-- Document excerpt follows --
In addition, the Louisiana legislature’s passage of the already notorious “Blue Lives Matter” law in May, which makes the killing of a cop a designated hate crime, has communicated, once again, the state government’s investment in punitive power over the needs and lives of Black Louisianians. Indeed, it is noteworthy that the passage of this law occurred during a legislative session that was primarily tasked with figuring out solutions to the state’s current budgetary crisis that is the product of eight years of austerity measures under former Governor Jindal. Yet, instead of working to find ways to raise revenue to stem the budget cuts that have particularly hit Black working class residents of Louisiana, legislators crafted backlash legislation. Not only is the “Blue Lives Matter” law anchored in the debunked, yet still powerful, myth of the “Ferguson Effect,” it is a reminder of how the expansion of criminalizing legal mechanisms such as hate crimes legislation serves not to extend safety but to entrench the power of the prison industrial complex.

In spite of these challenges, people of Louisiana are continuing to mobilize and organize for an end to the racist state-sanctioned violence of police brutality. In the last week, organizers with #JusticeforEricHarris have been linking up with the loved ones of Alton Sterling; one of the largest protests in recent New Orleans history was staged under the still-standing Robert E. Lee monument in solidary with Baton Rouge on Friday July 8th; Baton Rouge youth organized a powerful march on capital on Sunday that thousands from across the state and elsewhere participated in; #NorthBatonRougeMatters with support from BYP100-New Orleans held a moving vigil on the Mississippi River on Sunday at dusk; and the people of Baton Rouge continue to rally at the convenience store where Alton Sterling was gunned down. These actions have been punctuated by the continual arrest of protesters in Baton Rouge which escalated Sunday to Baton Rouge police officers and state troopers in riot gear and armored vehicles indiscriminately arresting legal observes, journalists, and protesters alike. 

The arrests of over 200 people thus far in Baton Rouge is not a call to retreat but a reminder that it is the very power of the police to repress, control, and contain that we are struggling against. Defunding the cops and the other punitive arms of the state and resourcing institutions that allow communities to survive and thrive is critical to ending state-sanctioned violence and materializing collective freedom.
-- Document excerpt concluded --
**Required actions:**
- A) Answer these questions from the piece on Louisiana policing.
(i) In what month did the Louisiana legislature pass the "Blue Lives Matter" law?
(ii) Under which monument was the large New Orleans protest staged?
(iii) How many people have been arrested in Baton Rouge so far?
- B) Repeat word for word the part of the piece on Louisiana policing that runs from "The arrests of" down to "materializing collective freedom.".
-- Entries provided follows --
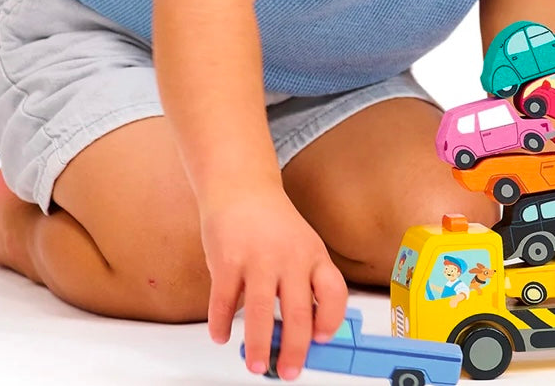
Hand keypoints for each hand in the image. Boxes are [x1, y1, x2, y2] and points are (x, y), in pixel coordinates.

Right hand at [203, 183, 347, 378]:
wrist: (240, 186)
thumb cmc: (272, 222)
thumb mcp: (302, 245)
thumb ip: (304, 282)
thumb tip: (306, 332)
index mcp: (313, 254)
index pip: (333, 291)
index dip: (332, 319)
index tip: (322, 340)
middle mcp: (289, 256)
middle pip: (298, 312)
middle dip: (294, 349)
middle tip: (289, 371)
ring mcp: (257, 258)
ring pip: (259, 313)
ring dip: (258, 346)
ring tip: (257, 365)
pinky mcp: (227, 260)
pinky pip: (223, 302)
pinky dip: (221, 325)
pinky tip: (221, 335)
-- Entries provided concluded --
**Answers for this exercise:**
- A)
(i) May
(ii) The still-standing Robert E. Lee monument
(iii) Over 200

- B)
The arrests of over 200 people thus far in Baton Rouge is not a call to retreat but a reminder that it is the very power of the police to repress, control, and contain that we are struggling against. Defunding the cops and the other punitive arms of the state and resourcing institutions that allow communities to survive and thrive is critical to ending state-sanctioned violence and materializing collective freedom.